中国古代在安邦治国方面,非常重视礼仪教化的功用,礼既是道德规训,又是法律制度,一旦违反儒家倡导的礼教宗法,就将受到刑法的制裁,即礼主刑辅、礼本刑用。
电视剧中,讼师程仁清在参与衙门审案时的辩论中,往往抛开法律逻辑和通行准则,以礼教道德来争夺制高点,意图让对方陷入受到刑事处罚的危机中而选择退让:
在陈大山与鹿飞龙欠债殴伤案中,陈大山因妻子治病借了印子钱利滚利还不上,问题的症结本是趁人之危的借贷利息过高,但程仁清直指陈大山宁可将女儿出卖为奴,也不肯将自己所有的田地出售还钱的行为有违儒家亲亲、尊尊道德准则,丧失人伦,逼迫陈大山在众人舆论的谴责下同意卖地,使得陈家失去了唯一的生活来源,只能躲入深山中艰难过活;
在帅家默与鹿飞龙赌场纠纷案中,程仁清提出不能放任精通算学的帅家默等人在赌坊随意赢钱,否则算学流传出去导致人人好赌将败坏当地民风、学风、政风,因此帅家默即使按照赌场规则赌赢了也不应支持他获利,最终官府判帅家默败诉。
上述两案,根据现行法律规范的处理为:高利贷不受法律保护,以此为由逼迫他人出售名下房屋以致无家可归的,更是涉及“套路贷”等刑事犯罪,将受到惩处;赌博属于违法行为,因赌博发生纠纷时,赌场和赌客都不会得到审判机关的支持。可见,随着时代发展,在明朝属于合法但不合礼制的行为,如赌博、开设赌场、高利贷等,已经为当前法律完全涵盖作出规制,并可根据时事变化随时予以调整。
“听讼,吾犹人也。必也使无讼乎。”
孔子认为明察善断固然重要,他自己处理诉讼纷争也与其他人一般无二,但他更看重的是通过教化使民风归于淳朴、民众纯良正派,克己复礼,仁者爱人,从而达到减少甚至杜绝争讼的目的。这是中国古代儒家思想主导下的社会对于无讼、和谐、大同最朴素的价值追求。
电视剧中,“丝绢案”源起于不公的税负。金安府下辖八个县,本应由八个县共同负担的每年3530两白银的“人丁丝绢”税,却被人移花接木变成了仁华县一个县负担,而且这个错误的税负延续了100多年。
算学天才帅家默发现后,向官府提告,要求纠正错误、正本清源,将“人丁丝绢”税由一县负担改为八县共同负担,论据详实,算术精准,诉求合理,却在金安府掀起一场轩然大波。包括承受不公的仁华县在内,代表官方立场的八县县令等当地官员,以及致仕回乡的朝廷中枢大员、当地豪强士绅等,均不愿为“人丁丝绢”税发起诉讼、主持公道,甚至一度将帅家默视为始作俑者,欲除之以息讼。

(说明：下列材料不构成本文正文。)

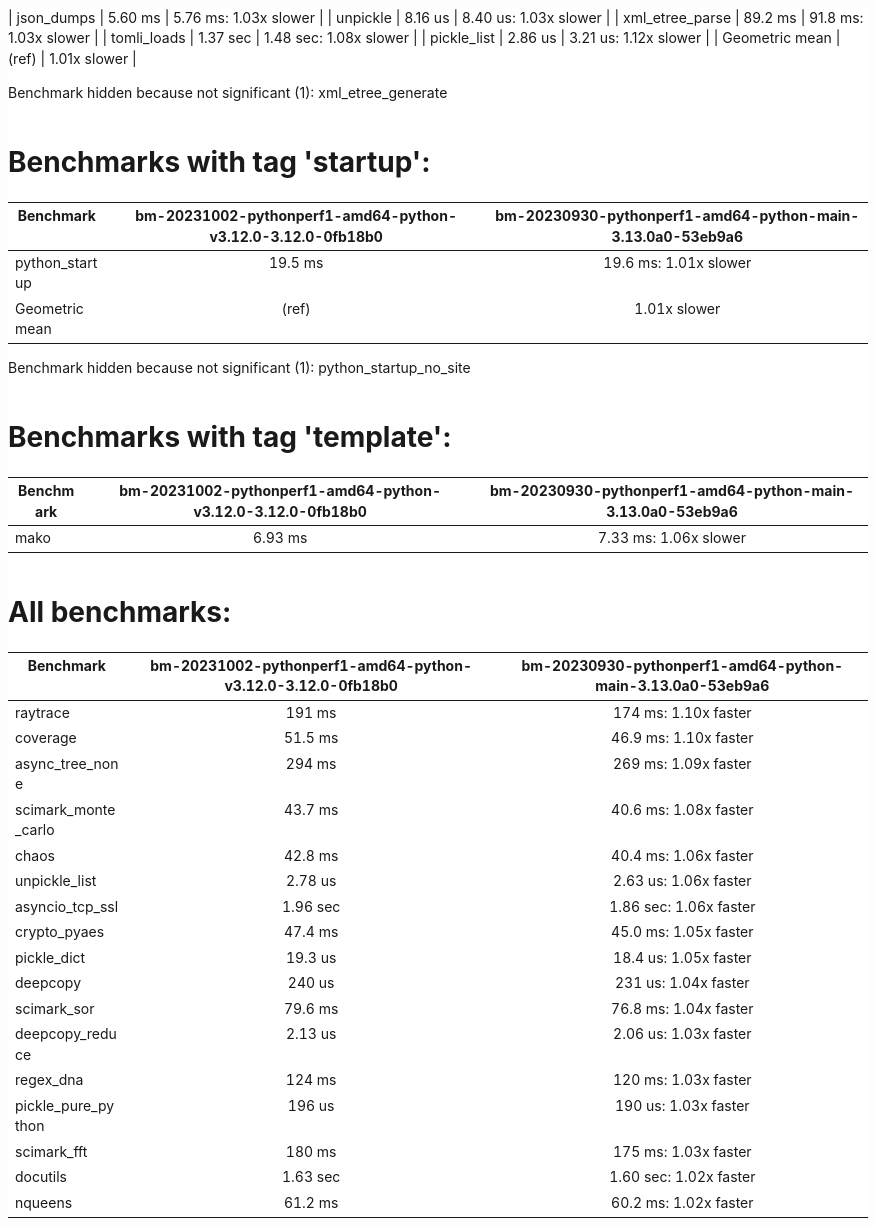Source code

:| json_dumps           | 5.60 ms                                                     | 5.76 ms: 1.03x slower                                      |
| unpickle             | 8.16 us                                                     | 8.40 us: 1.03x slower                                      |
| xml_etree_parse      | 89.2 ms                                                     | 91.8 ms: 1.03x slower                                      |
| tomli_loads          | 1.37 sec                                                    | 1.48 sec: 1.08x slower                                     |
| pickle_list          | 2.86 us                                                     | 3.21 us: 1.12x slower                                      |
| Geometric mean       | (ref)                                                       | 1.01x slower                                               |

Benchmark hidden because not significant (1): xml_etree_generate

Benchmarks with tag 'startup':
==============================

| Benchmark      | bm-20231002-pythonperf1-amd64-python-v3.12.0-3.12.0-0fb18b0 | bm-20230930-pythonperf1-amd64-python-main-3.13.0a0-53eb9a6 |
|----------------|:-----------------------------------------------------------:|:----------------------------------------------------------:|
| python_startup | 19.5 ms                                                     | 19.6 ms: 1.01x slower                                      |
| Geometric mean | (ref)                                                       | 1.01x slower                                               |

Benchmark hidden because not significant (1): python_startup_no_site

Benchmarks with tag 'template':
===============================

| Benchmark | bm-20231002-pythonperf1-amd64-python-v3.12.0-3.12.0-0fb18b0 | bm-20230930-pythonperf1-amd64-python-main-3.13.0a0-53eb9a6 |
|-----------|:-----------------------------------------------------------:|:----------------------------------------------------------:|
| mako      | 6.93 ms                                                     | 7.33 ms: 1.06x slower                                      |

All benchmarks:
===============

| Benchmark                | bm-20231002-pythonperf1-amd64-python-v3.12.0-3.12.0-0fb18b0 | bm-20230930-pythonperf1-amd64-python-main-3.13.0a0-53eb9a6 |
|--------------------------|:-----------------------------------------------------------:|:----------------------------------------------------------:|
| raytrace                 | 191 ms                                                      | 174 ms: 1.10x faster                                       |
| coverage                 | 51.5 ms                                                     | 46.9 ms: 1.10x faster                                      |
| async_tree_none          | 294 ms                                                      | 269 ms: 1.09x faster                                       |
| scimark_monte_carlo      | 43.7 ms                                                     | 40.6 ms: 1.08x faster                                      |
| chaos                    | 42.8 ms                                                     | 40.4 ms: 1.06x faster                                      |
| unpickle_list            | 2.78 us                                                     | 2.63 us: 1.06x faster                                      |
| asyncio_tcp_ssl          | 1.96 sec                                                    | 1.86 sec: 1.06x faster                                     |
| crypto_pyaes             | 47.4 ms                                                     | 45.0 ms: 1.05x faster                                      |
| pickle_dict              | 19.3 us                                                     | 18.4 us: 1.05x faster                                      |
| deepcopy                 | 240 us                                                      | 231 us: 1.04x faster                                       |
| scimark_sor              | 79.6 ms                                                     | 76.8 ms: 1.04x faster                                      |
| deepcopy_reduce          | 2.13 us                                                     | 2.06 us: 1.03x faster                                      |
| regex_dna                | 124 ms                                                      | 120 ms: 1.03x faster                                       |
| pickle_pure_python       | 196 us                                                      | 190 us: 1.03x faster                                       |
| scimark_fft              | 180 ms                                                      | 175 ms: 1.03x faster                                       |
| docutils                 | 1.63 sec                                                    | 1.60 sec: 1.02x faster                                     |
| nqueens                  | 61.2 ms                                                     | 60.2 ms: 1.02x faster                                      |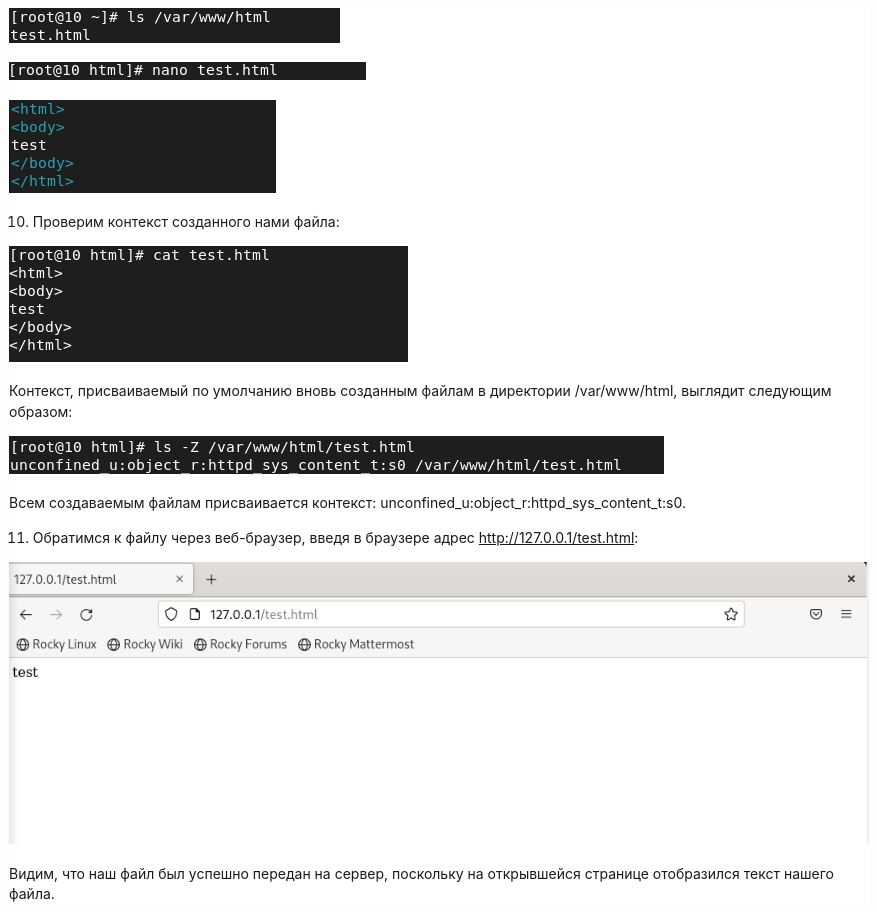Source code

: ![Проверка создания файла](screens/11.jpg)

![Открытие файла на редактирование](screens/12.jpg)

![Запись содержимого в файл](screens/13.jpg)

10. Проверим контекст созданного нами файла:

![Чтение содержимого файла](screens/14.jpg)

Контекст, присваиваемый по умолчанию вновь созданным файлам в директории /var/www/html, выглядит следующим образом:

![Контекст созаваемых файлов](screens/15.jpg)

Всем создаваемым файлам присваивается контекст: unconfined_u:object_r:httpd_sys_content_t:s0.

11. Обратимся к файлу через веб-браузер, введя в браузере адрес http://127.0.0.1/test.html:

![Открытие файла через браузер](screens/16.jpg)

Видим, что наш файл был успешно передан на сервер, поскольку на открывшейся странице отобразился текст нашего файла.
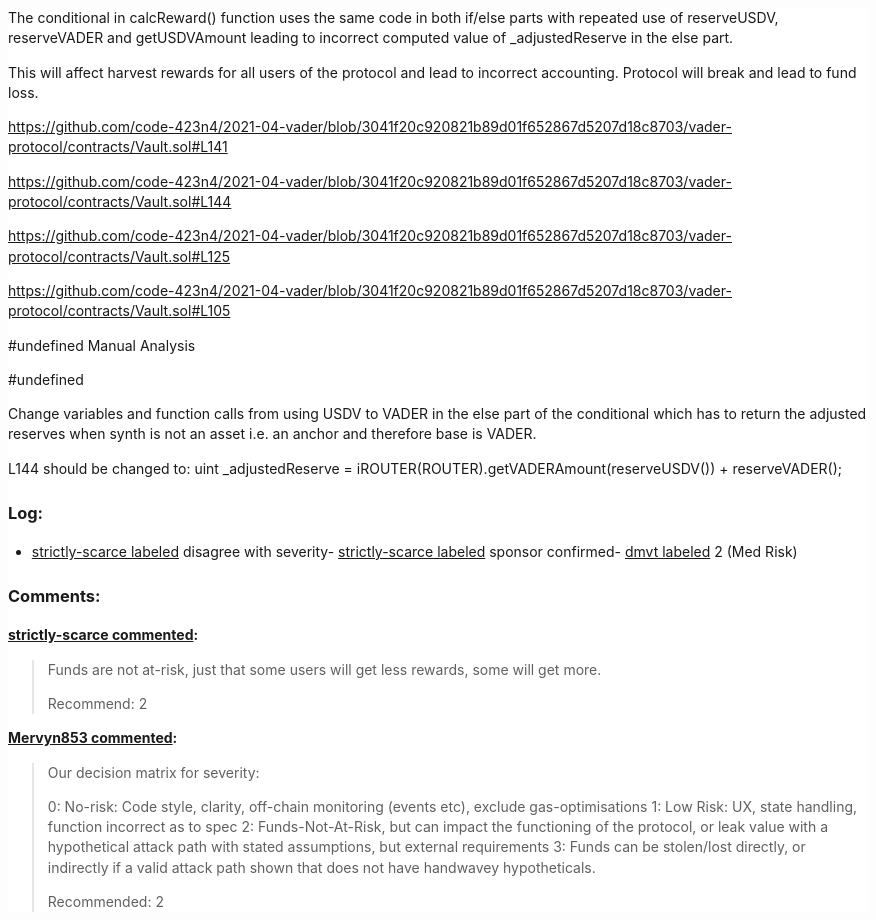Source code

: The conditional in calcReward() function uses the same code in both if/else parts with repeated use of reserveUSDV, reserveVADER and getUSDVAmount leading to incorrect computed value of _adjustedReserve in the else part.

This will affect harvest rewards for all users of the protocol and lead to incorrect accounting. Protocol will break and lead to fund loss.


https://github.com/code-423n4/2021-04-vader/blob/3041f20c920821b89d01f652867d5207d18c8703/vader-protocol/contracts/Vault.sol#L141

https://github.com/code-423n4/2021-04-vader/blob/3041f20c920821b89d01f652867d5207d18c8703/vader-protocol/contracts/Vault.sol#L144

https://github.com/code-423n4/2021-04-vader/blob/3041f20c920821b89d01f652867d5207d18c8703/vader-protocol/contracts/Vault.sol#L125

https://github.com/code-423n4/2021-04-vader/blob/3041f20c920821b89d01f652867d5207d18c8703/vader-protocol/contracts/Vault.sol#L105


#undefined
Manual Analysis

#undefined

Change variables and function calls from using USDV to VADER in the else part of the conditional which has to return the adjusted reserves when synth is not an asset i.e. an anchor and therefore base is VADER.

L144 should be changed to:
uint _adjustedReserve = iROUTER(ROUTER).getVADERAmount(reserveUSDV()) + reserveVADER();



### Log:
- [strictly-scarce labeled](https://github.com/code-423n4/2021-04-vader-findings/issues/51) disagree with severity- [strictly-scarce labeled](https://github.com/code-423n4/2021-04-vader-findings/issues/51) sponsor confirmed- [dmvt labeled](https://github.com/code-423n4/2021-04-vader-findings/issues/51) 2 (Med Risk)
### Comments:
**[strictly-scarce commented](https://github.com/code-423n4/2021-04-vader-findings/issues/51#issuecomment-830576589):**
 > Funds are not at-risk, just that some users will get less rewards, some will get more. 
> 
> Recommend: 2

**[Mervyn853 commented](https://github.com/code-423n4/2021-04-vader-findings/issues/51#issuecomment-830582964):**
 > Our decision matrix for severity:
> 
> 0: No-risk: Code style, clarity, off-chain monitoring (events etc), exclude gas-optimisations
> 1: Low Risk: UX, state handling, function incorrect as to spec
> 2: Funds-Not-At-Risk, but can impact the functioning of the protocol, or leak value with a hypothetical attack path with stated assumptions, but external requirements
> 3: Funds can be stolen/lost directly, or indirectly if a valid attack path shown that does not have handwavey hypotheticals.
> 
> Recommended: 2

众官员中,有的习惯使然,不愿案牍劳形变更旧例;有的心系所执政的县域,担心增加赋税后民生更为艰难,甚至激起民变;有的着眼于朝廷中枢改革方略,忌惮因此引起重新丈量土地的连锁反应,损害自身利益。总体而言,当地官绅宁可继续维持不公的税负,顶着舆论压力用和稀泥的方式将纷争弹压下去,也不愿拨乱反正、还仁华县一个公道,这当中,天下无讼、以和为贵的思想起了重要的作用。
类似事件如果发生在今天,认为自己遭受不公的征税行政行为相对人可以向税务机关陈述、申辩,提起行政复议甚至行政诉讼,维护自己的合法权益。中国古代以农业为主的自然经济社会中,民众的乡土依附感较强,熟人间的纠纷以息事宁人、无讼和谐为处理原则并无不当;而当今时代已经步入商品经济社会,商品的生产、交换、出售等需要透明的交易规则、公平的法律制度、完善的追责体系,明辨是非、“锱铢必较”成为经济社会发展的基本准则,司法审判应当顺应时代发展要求,致力于遵循严密的逻辑推理、作出明确可执行的裁判结果。
“父之仇弗与共戴天,兄弟之仇不反兵,交游之仇不同国。”
在中国古代的家族宗法制下,“仁者人也,亲亲为大”。个人对于谋害亲属的仇人是有相应的报仇义务和刑事豁免权的,特别是对杀父仇人,不得与其共处于同一片天空下,即自己与杀父仇人之间只能活一个。《春秋公羊传》有云:“父不受诛,子复仇可也。”即认为如果父亲无辜被杀,其子有权复仇,给予儿子报父仇以儒家经义的认可。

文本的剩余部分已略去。